Quotes by and about Mohamed Atta

(Continued from his main entry on the site.)

Time Magazine: "[His college classmates] remembered [him as a] shy, sensitive, gentle striver. ... Polite, introverted, gentle, sensitive; extremely shy about girls; uneasy in male company, too."

The Observer: "[He] was a shy, considerate man."

The Observer: "He cared deeply about people. It is not just that he cared about the Muslim poor. He even cared about the next American to rent his hire car. Brad Warrick, of Warrick's Rent-a-Car in Pompano Beach, Florida, said that Atta called him to say the car's oil light was on. When he returned it on 9 September, Atta reminded him about the light. Unconsciously echoing the many Germans who experienced Atta's consideration, Warrick said: 'The only thing out of the ordinary was that he was nice enough to let me know that the car needed an oil change.'"

The Statue of Liberty on 9/11

Time Magazine: "He did not have a lot of friends.
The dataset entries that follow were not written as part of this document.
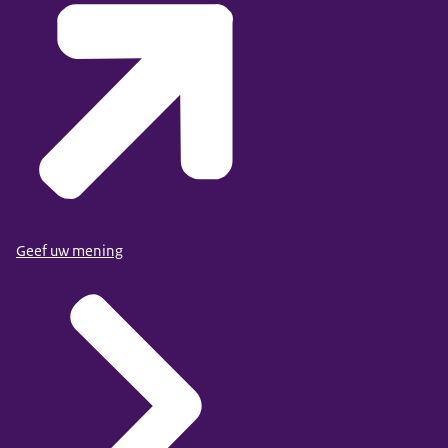
Geef uw mening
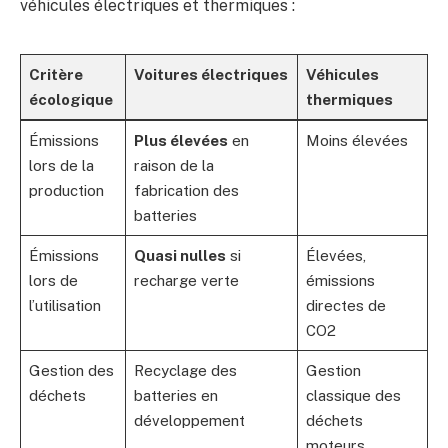
véhicules électriques et thermiques :
Critère
Voitures électriques
Véhicules
écologique
thermiques
Émissions
Plus élevées
en
Moins élevées
lors de la
raison de la
production
fabrication des
batteries
Émissions
Quasi nulles
si
Élevées,
lors de
recharge verte
émissions
l’utilisation
directes de
CO2
Gestion des
Recyclage des
Gestion
déchets
batteries en
classique des
développement
déchets
moteurs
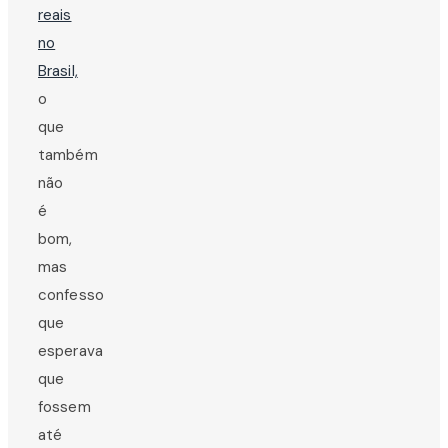
reais
no
Brasil,
o
que
também
não
é
bom,
mas
confesso
que
esperava
que
fossem
até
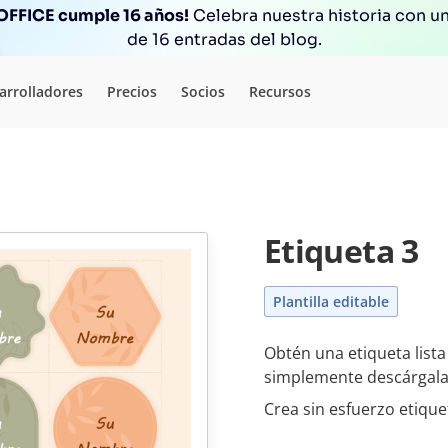
FFICE cumple 16 años!
Celebra nuestra historia con un
de 16 entradas del blog.
arrolladores
Precios
Socios
Recursos
Etiqueta 3
Plantilla editable
Obtén una etiqueta lista 
simplemente descárgala
Crea sin esfuerzo etique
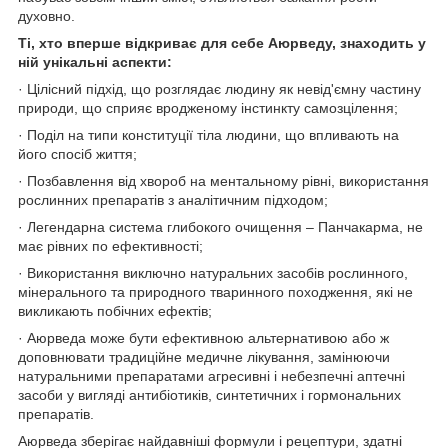
духовно.
Ті, хто вперше відкриває для себе Аюрведу, знаходить у
ній унікальні аспекти:
· Цілісний підхід, що розглядає людину як невід'ємну частину
природи, що сприяє вродженому інстинкту самозцілення;
· Поділ на типи конституції тіла людини, що впливають на
його спосіб життя;
· Позбавлення від хвороб на ментальному рівні, використання
рослинних препаратів з аналітичним підходом;
· Легендарна система глибокого очищення – Панчакарма, не
має рівних по ефективності;
· Використання виключно натуральних засобів рослинного,
мінерального та природного тваринного походження, які не
викликають побічних ефектів;
· Аюрведа може бути ефективною альтернативою або ж
доповнювати традиційне медичне лікування, замінюючи
натуральними препаратами агресивні і небезпечні аптечні
засоби у вигляді антибіотиків, синтетичних і гормональних
препаратів.
Аюрведа зберігає найдавніші формули і рецептури, здатні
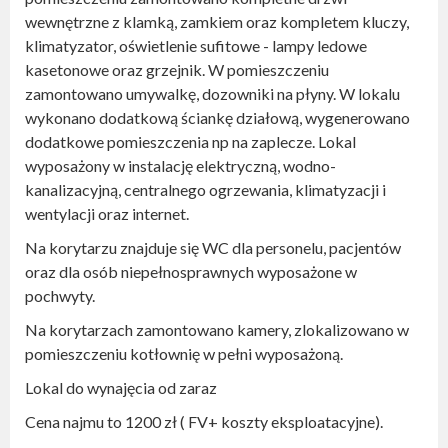
wewnętrzne z klamką, zamkiem oraz kompletem kluczy,
klimatyzator, oświetlenie sufitowe - lampy ledowe
kasetonowe oraz grzejnik. W pomieszczeniu
zamontowano umywalkę, dozowniki na płyny. W lokalu
wykonano dodatkową ściankę działową, wygenerowano
dodatkowe pomieszczenia np na zaplecze. Lokal
wyposażony w instalację elektryczną, wodno-
kanalizacyjną, centralnego ogrzewania, klimatyzacji i
wentylacji oraz internet.
Na korytarzu znajduje się WC dla personelu, pacjentów
oraz dla osób niepełnosprawnych wyposażone w
pochwyty.
Na korytarzach zamontowano kamery, zlokalizowano w
pomieszczeniu kotłownię w pełni wyposażoną.
Lokal do wynajęcia od zaraz
Cena najmu to 1200 zł ( FV+ koszty eksploatacyjne).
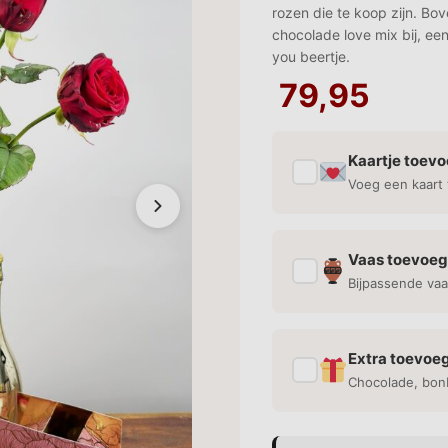
rozen die te koop zijn. Bov
chocolade love mix bij, een
you beertje.
79,95
Kaartje toev
✓
Voeg een kaart 
Vaas toevoe
✓
Bijpassende vaa
Extra toevoe
✓
Chocolade, bon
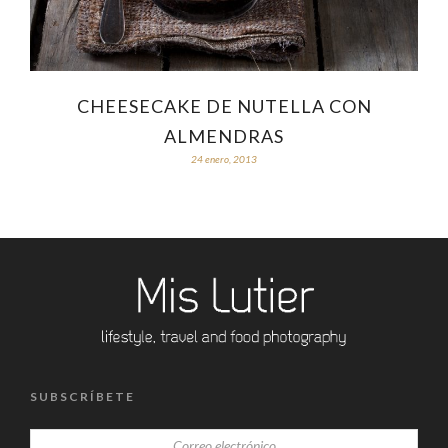
CHEESECAKE DE NUTELLA CON
ALMENDRAS
24 enero, 2013
SUBSCRÍBETE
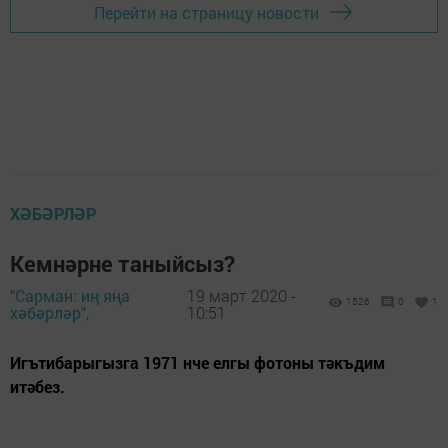
Перейти на страницу новости
ХӘБӘРЛӘР
Кемнәрне таныйсыз?
"Сарман: иң яңа
19 март 2020 -
1526
0
1
хәбәрләр",
10:51
Игътибарыгызга 1971 нче елгы фотоны тәкъдим
итәбез.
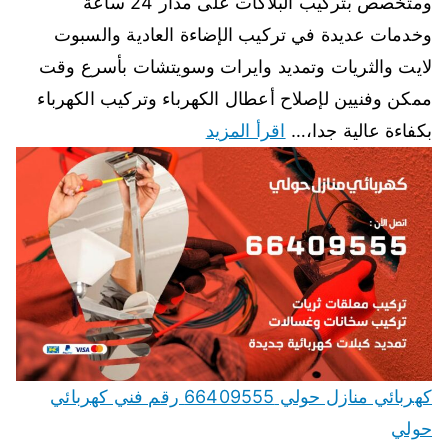
ومتخصص بتركيب البلاكات على مدار 24 ساعة
وخدمات عديدة في تركيب الإضاءة العادية والسبوت
لايت والثريات وتمديد وايرات وسويتشات بأسرع وقت
ممكن وفنيين لإصلاح أعطال الكهرباء وتركيب الكهرباء
بكفاءة عالية جدا،…
اقرأ المزيد
كهربائي منازل حولي 66409555 رقم فني كهربائي
حولي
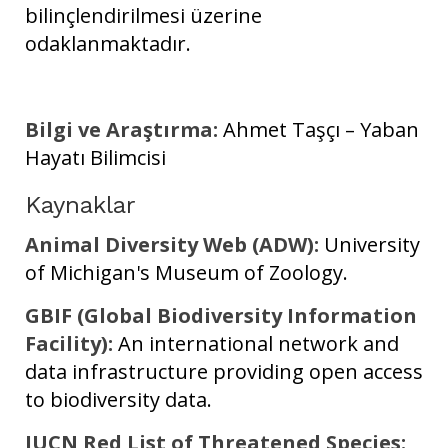
bilinçlendirilmesi üzerine
odaklanmaktadır.
Bilgi ve Araştırma:
Ahmet Taşçı – Yaban
Hayatı Bilimcisi
Kaynaklar
Animal Diversity Web (ADW):
University
of Michigan's Museum of Zoology.
GBIF (Global Biodiversity Information
Facility):
An international network and
data infrastructure providing open access
to biodiversity data.
IUCN Red List of Threatened Species:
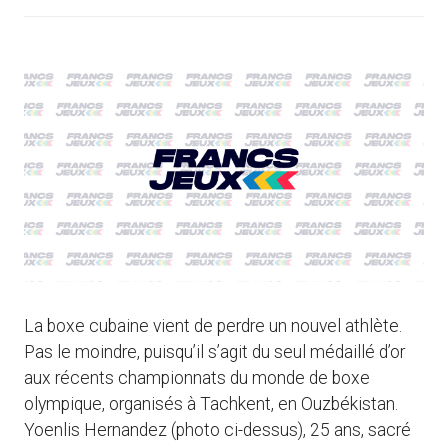
La boxe cubaine vient de perdre un nouvel athlète.
Pas le moindre, puisqu’il s’agit du seul médaillé d’or
aux récents championnats du monde de boxe
olympique, organisés à Tachkent, en Ouzbékistan.
Yoenlis Hernandez (photo ci-dessus), 25 ans, sacré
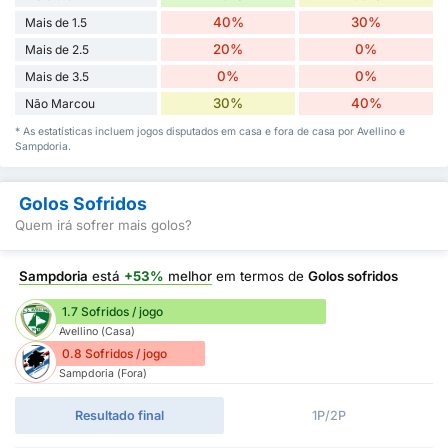
40%
30%
Mais de 1.5
20%
0%
Mais de 2.5
0%
0%
Mais de 3.5
30%
40%
Não Marcou
* As estatísticas incluem jogos disputados em casa e fora de casa por Avellino e
Sampdoria.
Golos Sofridos
Quem irá sofrer mais golos?
Sampdoria
está
+53%
melhor
em termos de
Golos sofridos
1.7 Sofridos / jogo
Avellino (Casa)
0.8 Sofridos / jogo
Sampdoria (Fora)
Resultado final
1P/2P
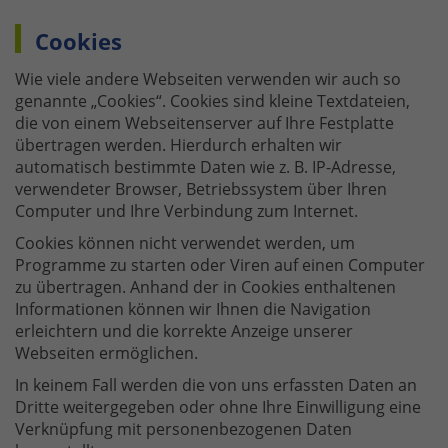
Cookies
Wie viele andere Webseiten verwenden wir auch so
genannte „Cookies“. Cookies sind kleine Textdateien,
die von einem Webseitenserver auf Ihre Festplatte
übertragen werden. Hierdurch erhalten wir
automatisch bestimmte Daten wie z. B. IP-Adresse,
verwendeter Browser, Betriebssystem über Ihren
Computer und Ihre Verbindung zum Internet.
Cookies können nicht verwendet werden, um
Programme zu starten oder Viren auf einen Computer
zu übertragen. Anhand der in Cookies enthaltenen
Informationen können wir Ihnen die Navigation
erleichtern und die korrekte Anzeige unserer
Webseiten ermöglichen.
In keinem Fall werden die von uns erfassten Daten an
Dritte weitergegeben oder ohne Ihre Einwilligung eine
Verknüpfung mit personenbezogenen Daten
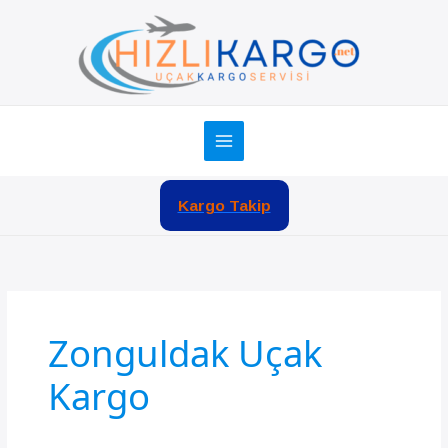
İçeriğe
atla
Kargo Takip
Zonguldak Uçak
Kargo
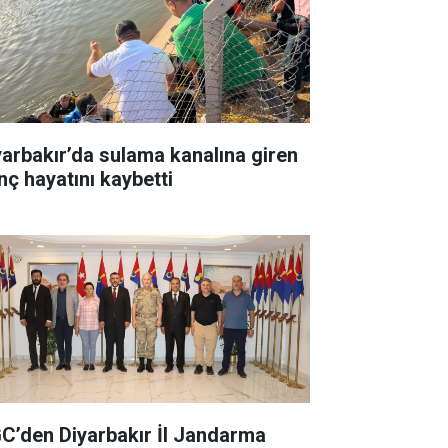
yarbakır’da sulama kanalına giren
nç hayatını kaybetti
C’den Diyarbakır İl Jandarma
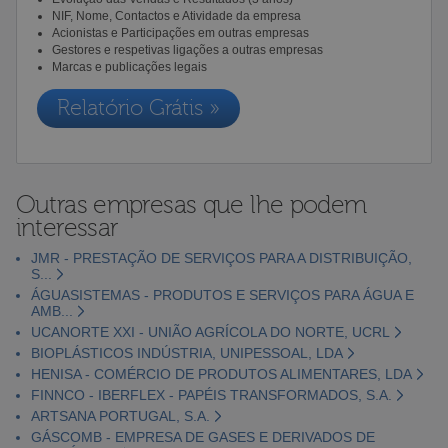
NIF, Nome, Contactos e Atividade da empresa
Acionistas e Participações em outras empresas
Gestores e respetivas ligações a outras empresas
Marcas e publicações legais
Relatório Grátis »
Outras empresas que lhe podem
interessar
JMR - PRESTAÇÃO DE SERVIÇOS PARA A DISTRIBUIÇÃO,
S...
ÁGUASISTEMAS - PRODUTOS E SERVIÇOS PARA ÁGUA E
AMB...
UCANORTE XXI - UNIÃO AGRÍCOLA DO NORTE, UCRL
BIOPLÁSTICOS INDÚSTRIA, UNIPESSOAL, LDA
HENISA - COMÉRCIO DE PRODUTOS ALIMENTARES, LDA
FINNCO - IBERFLEX - PAPÉIS TRANSFORMADOS, S.A.
ARTSANA PORTUGAL, S.A.
GÁSCOMB - EMPRESA DE GASES E DERIVADOS DE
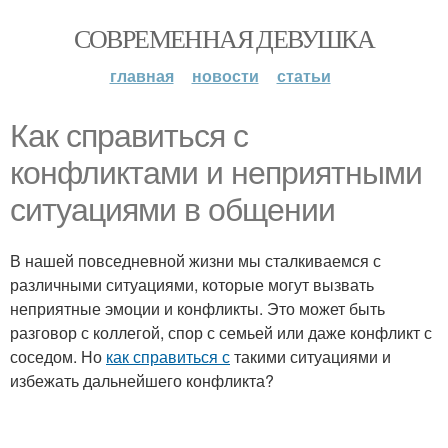
СОВРЕМЕННАЯ ДЕВУШКА
главная
новости
статьи
Как справиться с
конфликтами и неприятными
ситуациями в общении
В нашей повседневной жизни мы сталкиваемся с
различными ситуациями, которые могут вызвать
неприятные эмоции и конфликты. Это может быть
разговор с коллегой, спор с семьей или даже конфликт с
соседом. Но
как справиться с
такими ситуациями и
избежать дальнейшего конфликта?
He would get upset if someone's jokes went too far with him. He was too decent and liked to keep everything in the right place and everyone in his right place. His approach would be, 'Look, I do not know you too well so you should not kid around with me or go too far.'"

[His thesis supervisor:] "At the beginning, we spoke often about how religions can co-exist. He was very intellectually engaged with this problem."

Volker Hauth: "One of the main points of his critique [of Egyptian affairs] was the contrast between a few rich people and the mass of people with barely enough to survive."

Matthias Frinken: "He was very critical of capitalistic, Western development."

9/11 Commission Report: "Atta's friends ... remember him as charismatic, intelligent, and persuasive, albeit intolerant of dissent."

9/11 Commission Report: "He appears to have applied himself fairly seriously to his studies (at least in comparison to his jihadist friends) and actually received his degree shortly before traveling to Afghanistan. In school, Atta came across as very intelligent and reasonably pleasant, with an excellent command of the German language. When Atta arrived in Germany, he appeared religious, but not fanatically so. This would change, especially as his tendency to assert leadership became increasingly pronounced. ... In the fall of 1997, he joined a working group at the Quds mosque in Hamburg, a group designed to bridge the gap between Muslims and Christians. Atta proved a poor bridge, however, because of his abrasive and increasingly dogmatic personality. But among those who shared his beliefs, Atta stood out as a decisionmaker. Atta's friends during this period remember him as charismatic, intelligent, and persuasive, albeit intolerant of dissent."

9/11 Commission Report: "In his interactions with other students, Atta voiced virulently anti-Semitic and anti-American opinions, ranging from condemnations of what he described as a global Jewish movement centered in New York City that supposedly controlled the financial world and the media, to polemics against governments of the Arab world. To him, Saddam Hussein was an American stooge set up to give Washington an excuse to intervene in the Middle East. Within his circle, Atta advocated violent jihad. He reportedly asked one individual close to the group if he was 'ready to fight for [his] belief' and dismissed him as too weak for jihad when the person declined."